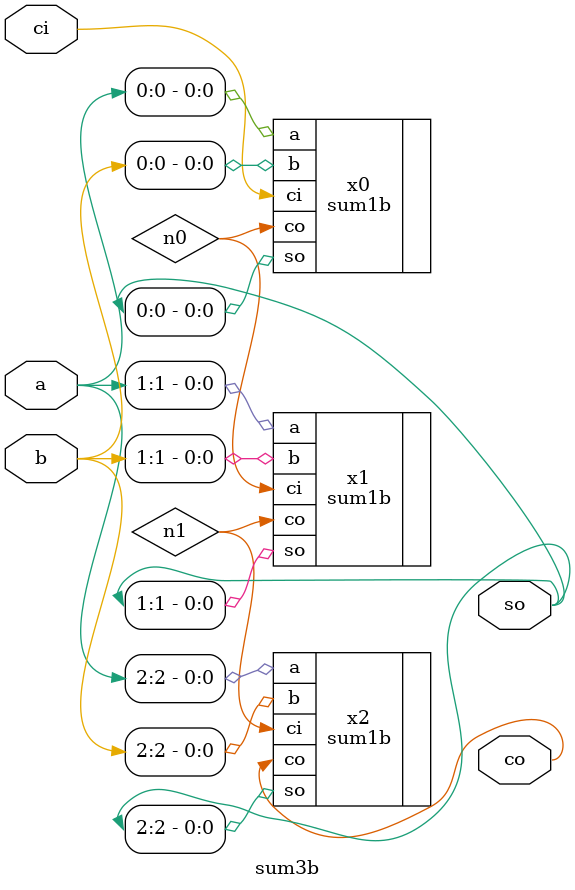
<source format=v>

module sum3b (a,b,ci,so,co);
	//Puertos
	//sentido  tipo   tamaño   nombre 
	input 			   [2:0]     a,b;
	input                       ci;
	output			   [2:0]     so;
	output                      co;
	//Alambres
	//tipo       tamaño  nombre
	wire			  			n0,n1;
	
	//Registros

//Asignaciones///
	//señales

	//Componente
	//nombre   etiqueta (puertos)
	sum1b      x0       (.a(a[0]),.b(b[0]),.ci(ci),.so(so[0]),.co(n0));
	sum1b      x1       (.a(a[1]),.b(b[1]),.ci(n0),.so(so[1]),.co(n1));
	sum1b      x2       (.a(a[2]),.b(b[2]),.ci(n1),.so(so[2]),.co(co));
	
	//Secuenciales
	
endmodule 
</source>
________________________
• [WHAT YOU NEED TO DO] Out of the records above, pick each line that contains the string "tipo".

• [ANSWER TO THE PROBLEM]
	//sentido  tipo   tamaño   nombre 
	//tipo       tamaño  nombre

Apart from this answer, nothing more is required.